Other states go beyond the work requirements. Missouri passed a law earlier this year that reduces residents' participation in SNAP from four to five years, and in Maine, Gov. Paul LePage has threatened to overhaul or completely cease administering the food-stamp program because he believes it is a waste of public money.
But some states are going in the opposite direction. When the 2014 Farm Bill cut SNAP benefits by billions of dollars, 53,000 New York residents could have lost their food-stamp benefits. New York Gov. Andrew Cuomo was able to adjust the state's budget so that the cuts were never felt. To put that into context, the Food Bank for New York City's Purvis says if the SNAP funding cuts had gone through in New York, it would have "wiped out the amount of food it takes us all year to put out."
The governor also changed the eligibility threshold for SNAP benefits from 130 percent of the poverty line to 150 percent so that more households could get help. "These are not political moves," Purvis said. "They are changes that recognize the reality of poverty and hunger today and that more working families need help to put food on the table."
Of course, when the federal government and states make changes to hunger programs, it has a direct and hard-hitting impact on the groups that act as a safety net. It also forces them to become more creative and resourceful in how they respond. Feeding America, for example, recently rolled out a new initiative called Meal Connect. Funded with a $1.6 million grant from Google, the online program enables smaller amounts of food to be rescued that might otherwise go to waste.
For instance, if a small butcher shop has 10 pounds of ground beef available at the end of the day, it can now log on to see which nearby food bank or pantry can use it and make arrangements for someone to pick it up. "Rescuing all these small amounts of food can really add up," said Feeding America's Fraser, who notes that the program is now in the midst of being beta-tested as an app. He estimates that since Meal Connect began earlier this year, it has rescued 200 million pounds of food.

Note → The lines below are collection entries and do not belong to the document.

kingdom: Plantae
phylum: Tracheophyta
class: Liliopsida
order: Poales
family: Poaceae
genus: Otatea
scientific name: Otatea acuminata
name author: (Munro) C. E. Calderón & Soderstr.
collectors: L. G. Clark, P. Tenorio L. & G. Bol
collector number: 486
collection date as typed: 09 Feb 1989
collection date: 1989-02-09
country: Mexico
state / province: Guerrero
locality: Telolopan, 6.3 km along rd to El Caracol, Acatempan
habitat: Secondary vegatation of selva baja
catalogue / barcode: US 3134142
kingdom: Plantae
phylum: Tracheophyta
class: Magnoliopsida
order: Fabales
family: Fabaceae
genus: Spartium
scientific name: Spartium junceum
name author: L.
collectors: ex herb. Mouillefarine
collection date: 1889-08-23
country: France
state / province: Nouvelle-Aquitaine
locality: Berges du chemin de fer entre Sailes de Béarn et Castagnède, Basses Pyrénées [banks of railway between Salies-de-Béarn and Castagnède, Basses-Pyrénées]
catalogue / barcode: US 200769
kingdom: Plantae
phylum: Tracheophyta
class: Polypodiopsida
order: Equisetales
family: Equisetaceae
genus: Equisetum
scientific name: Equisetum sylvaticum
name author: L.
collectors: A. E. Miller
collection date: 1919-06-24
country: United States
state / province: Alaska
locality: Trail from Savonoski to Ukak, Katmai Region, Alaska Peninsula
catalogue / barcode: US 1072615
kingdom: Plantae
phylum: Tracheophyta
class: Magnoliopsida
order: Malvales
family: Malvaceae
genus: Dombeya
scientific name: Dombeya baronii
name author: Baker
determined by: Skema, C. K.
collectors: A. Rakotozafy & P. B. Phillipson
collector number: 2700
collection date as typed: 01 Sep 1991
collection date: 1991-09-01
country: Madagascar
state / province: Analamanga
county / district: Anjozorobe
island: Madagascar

Feeding America is also expanding its partnerships with retailers such as Target, Safeway, Sam's Club and others to rescue food that is nearing its expiration date. As the organization improves and increases its own capacity, Fraser says it can effectively work with these large retailers and in fact has rescued nearly 1 billion pounds of food that it can distribute to its food banks.
Similarly, in the spring, the Food Bank for New York City launched a program called Green Sidewalks that brings fresh produce to neighborhoods that otherwise couldn't afford it. "We were noticing that even though we have fresh produce to distribute, some of the pantries and food banks we work with weren't taking it because they just don't have the refrigeration to store it," Purvis said. Now, with money from corporate donors, her group is able to bring that fresh produce directly to the neighborhoods and distribute it right from refrigerated trucks.
Perhaps the most heartening aspect in the fight against hunger is the commitment that no matter how great the demand, the organizations responding to this crisis manage to stay one step ahead.
Says Purvis: "The need for food can be high, but if we have an ability to hit this problem with dynamic solutions and a mixed approach, we can truly move the needle on hunger."